The Study: The study included adult patients presenting at a general internal medicine clinic who received routine pain assessment using the NRS. Recruitment continued until 20 percent of patients had a pain rating of 0; thereafter, only patients with a rating of 1 or more were enrolled. Patients were not told the specific reason for the study. Pain was categorized as mild (a rating of 1 to 3), moderate (4 to 6), and severe (7 to 10). Patients completed the Brief Pain Inventory (BPI) to assess mood and function, and were asked about the reasons for their visit. Pain that interfered with functioning (defined as a score of 5 or more on the BPI) and pain as a reason for the visit made up the reference standard against which the NRS was compared.

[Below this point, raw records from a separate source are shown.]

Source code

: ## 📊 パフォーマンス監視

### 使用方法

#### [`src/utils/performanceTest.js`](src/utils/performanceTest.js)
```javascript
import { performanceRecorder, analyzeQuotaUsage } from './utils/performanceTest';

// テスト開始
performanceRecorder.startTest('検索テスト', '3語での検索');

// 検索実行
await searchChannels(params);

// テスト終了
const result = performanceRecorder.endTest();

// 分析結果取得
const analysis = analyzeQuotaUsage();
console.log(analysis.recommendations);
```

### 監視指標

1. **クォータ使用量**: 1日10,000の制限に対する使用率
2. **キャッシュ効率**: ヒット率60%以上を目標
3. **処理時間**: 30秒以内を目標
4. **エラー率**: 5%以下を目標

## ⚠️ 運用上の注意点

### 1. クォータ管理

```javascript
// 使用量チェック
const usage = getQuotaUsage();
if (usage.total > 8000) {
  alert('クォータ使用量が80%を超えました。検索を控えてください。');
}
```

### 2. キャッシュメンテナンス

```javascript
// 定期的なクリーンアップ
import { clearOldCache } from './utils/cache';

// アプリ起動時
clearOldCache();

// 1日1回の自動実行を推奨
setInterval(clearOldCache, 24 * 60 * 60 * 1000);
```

Results: The analysis included 275 of the 357 patients who originally agreed to participate in the study. The mean age of participants was 55 years. Most patients with pain reported musculoskeletal pain, and 40 percent of participants said that pain was a reason for the visit. Chronic pain (pain lasting more than six months) was reported by 55 percent of participants overall and by 77 percent of participants with pain at the time of the visit.
Pain interfering with function occurred in 37 percent of patients; the area under the curve was 0.76 compared with the reference standard, representing fair accuracy. Using a cutoff rating of 1, the NRS was 69 percent sensitive for identifying pain that interferes with function (95% confidence interval [CI], 60 to 78) and 78 percent specific (95% CI, 71 to 83). A cutoff of 4 lowered the sensitivity to 64 percent (95% CI, 54 to 72) and raised the specificity to 83 percent (95% CI, 77 to 88). Pain as a reason for the visit occurred in 40 percent of patients; the area under the curve was 0.78, representing fair accuracy. Using a cutoff rating of 1, the NRS was 71 percent sensitive for identifying pain that motivates a visit (95% CI, 62 to 79) and 81 percent specific (95% CI, 74 to 86). A cutoff of 4 lowered the sensitivity to 63 percent (95% CI, 54 to 72) and raised the specificity to 85 percent (95% CI, 79 to 90).
Conclusion: The authors conclude that the NRS has only modest accuracy in pain assessment, and it would have missed almost one third of patients with clinically important pain. This could be because the NRS does not identify patients with symptoms synonymous with, but not identical to, pain—and because patients might refer their answer only to the moment of questioning. The authors suggest that universal pain screening may have limited use in identifying patients with clinically important pain.